- _SHORT EXERCISE_:
Copy out all the entries below with "primary reading" swapped for "main reading" and everything else kept the same, leaving out the pictures.
▶
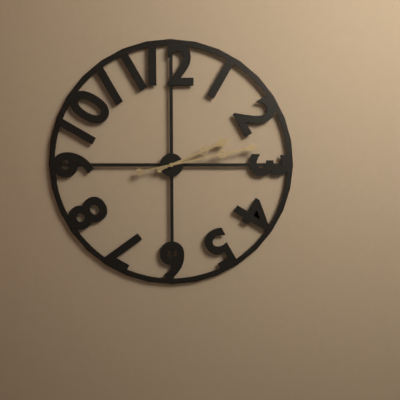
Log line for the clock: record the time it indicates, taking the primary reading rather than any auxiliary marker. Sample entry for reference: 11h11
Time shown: 2h13
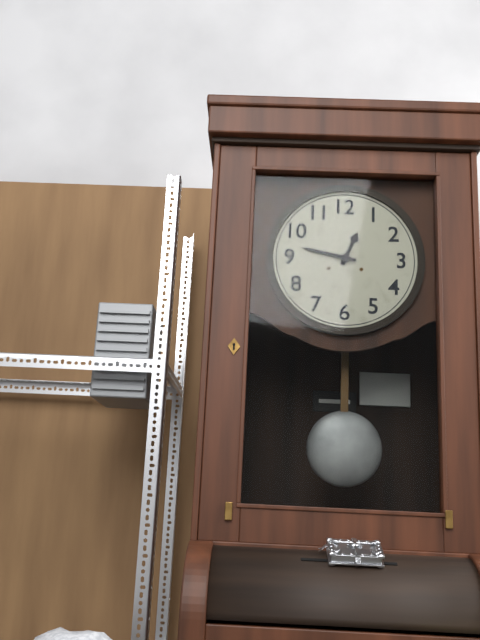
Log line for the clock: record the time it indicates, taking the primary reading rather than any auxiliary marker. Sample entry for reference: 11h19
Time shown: 12h47
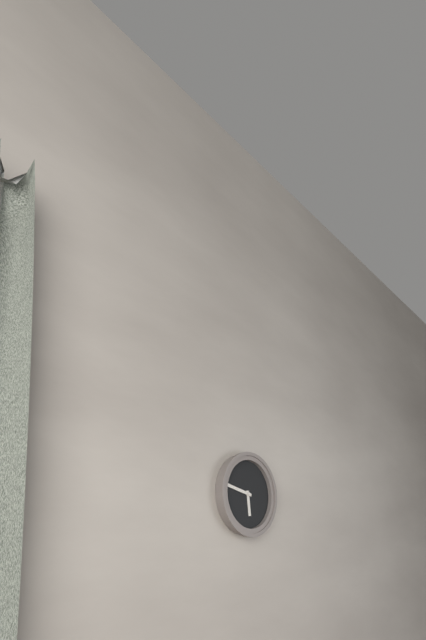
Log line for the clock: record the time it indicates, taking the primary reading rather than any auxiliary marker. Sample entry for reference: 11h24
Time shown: 5h47
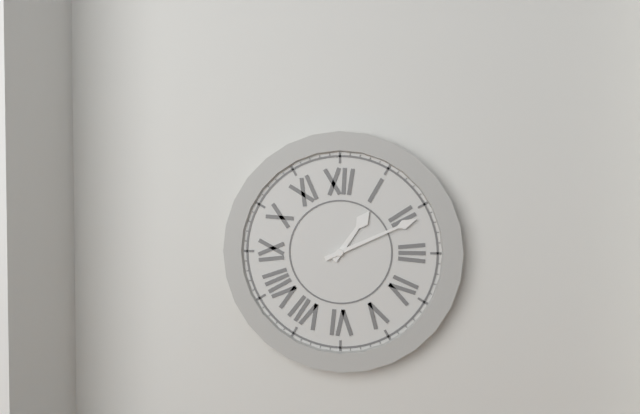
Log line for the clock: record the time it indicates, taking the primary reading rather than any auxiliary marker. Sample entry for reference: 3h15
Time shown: 1h11
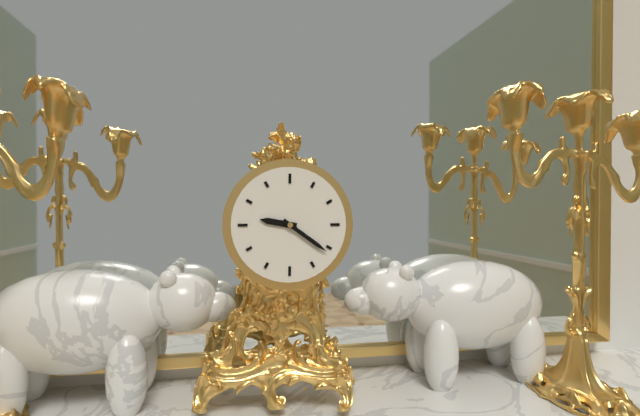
◀
- _CORRECT RESPONSE_:
Log line for the clock: record the time it indicates, taking the main reading rather than any auxiliary marker. Sample entry for reference: 11h11
Time shown: 2h13
Log line for the clock: record the time it indicates, taking the main reading rather than any auxiliary marker. Sample entry for reference: 11h19
Time shown: 12h47
Log line for the clock: record the time it indicates, taking the main reading rather than any auxiliary marker. Sample entry for reference: 11h24
Time shown: 5h47
Log line for the clock: record the time it indicates, taking the main reading rather than any auxiliary marker. Sample entry for reference: 3h15
Time shown: 1h11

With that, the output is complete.